Posted by Dominic Holden on June 19, 2009 at 12:30 PM
Rotten666 10
@9 Damn you and your "logic".
Posted by Rotten666 on June 19, 2009 at 12:38 PM
Stupid White Man 11
Needle exchanges = evolution in reverse
Posted by Stupid White Man http://stuffwhitepeoplelike.com/ on June 19, 2009 at 12:44 PM
BTP 12
No one seems to be freaking out here in Belltown. It wasn't even mentioned in the community meeting earlier this week. We're already used to addicts being down here, so what's the use of complaining about a program to keep them cleaner?
Posted by BTP http://www.belltownpeople.com on June 19, 2009 at 1:04 PM
misanthropia 13
The 2nd & Pike location also has a small clinic in the back, a satellite of the Pioneer Square Clinic. The providers there are experts at wound care (for abcesses, etc.) and are extremely friendly and non-judgmental. They even have vein care experts come in periodically.

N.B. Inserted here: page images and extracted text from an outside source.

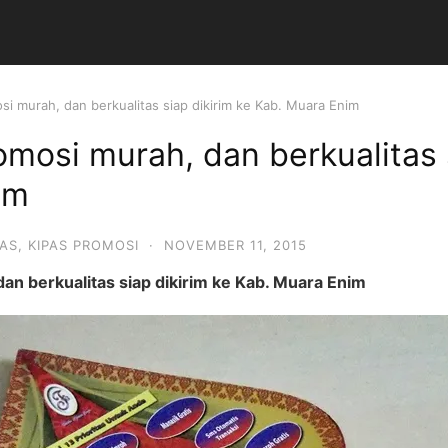
si murah, dan berkualitas siap dikirim ke Kab. Muara Enim
omosi murah, dan berkualitas 
im
PAS
,
KIPAS PROMOSI
·
NOVEMBER 11, 2015
an berkualitas siap dikirim ke Kab. Muara Enim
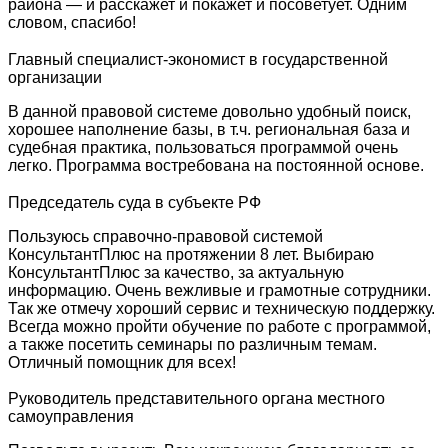
района — и расскажет и покажет и посоветует. Одним
словом, спасибо!
Главный специалист-экономист в государственной
организации
В данной правовой системе довольно удобный поиск,
хорошее наполнение базы, в т.ч. региональная база и
судебная практика, пользоваться программой очень
легко. Программа востребована на постоянной основе.
Председатель суда в субъекте РФ
Пользуюсь справочно-правовой системой
КонсультантПлюс на протяжении 8 лет. Выбираю
КонсультантПлюс за качество, за актуальную
информацию. Очень вежливые и грамотные сотрудники.
Так же отмечу хороший сервис и техническую поддержку.
Всегда можно пройти обучение по работе с программой,
а также посетить семинары по различным темам.
Отличный помощник для всех!
Руководитель представительного органа местного
самоуправления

I wonder if the medical care will be absorbed by the Blanchard location, or if they'll go to Pike Mkt clinic and PSQ directly. The atmosphere is much different at the Blanchard clinic and probably will not be as welcoming. (This is not to say they're not competent, but I've worked at both locations and there is a difference. Blanchard serves a wider range of people including families, and the NX was dedicated to the needs of their clientele.)

I haven't worked there in almost 5 years now- but I had the pleasure of working with Robert Clewis for many years, and I'm happy to see they've named that space for him (he was taken from us suddenly and far, far too soon: a brain aneurysm in December 2000.)

Good luck to all at the new location.
Posted by misanthropia on June 19, 2009 at 3:47 PM
14
All of the services currently at 2nd and Pike will be moving to Blanchard. My understanding is that the Robert Clewis Center will be functioning separately from the Blanchard clinic.
Posted by gnossos on June 19, 2009 at 5:59 PM
15
For what it's worth, the Tacoma Catholic Worker house on hilltop actually did request the Pierce County needle exchange be on their street. Nobody loves junkies like Christian anarchists love junkies.
Posted by joshuadf on June 21, 2009 at 8:36 AM
16
I don't see the logic in the City allowing the needle exchange to move one block from where they plan to build the new Bell Street park/boulevard. Belltown residents should be completely freaked out. It will work just like this: Get needle - go to park - shoot up. Anyone from the proximity of the old needle exchange will tell you that the junkies don't wait long to inject.
Posted by Seattle Boy on July 7, 2009 at 2:58 PM
17
I live across the street from the former location and frankly I find William Justen and his appalling 1521 more offensive than any "junkie" hanging around there.
I have never once had a problem with any individual going in there.
They come and they go. I never witnessed any drug use around there.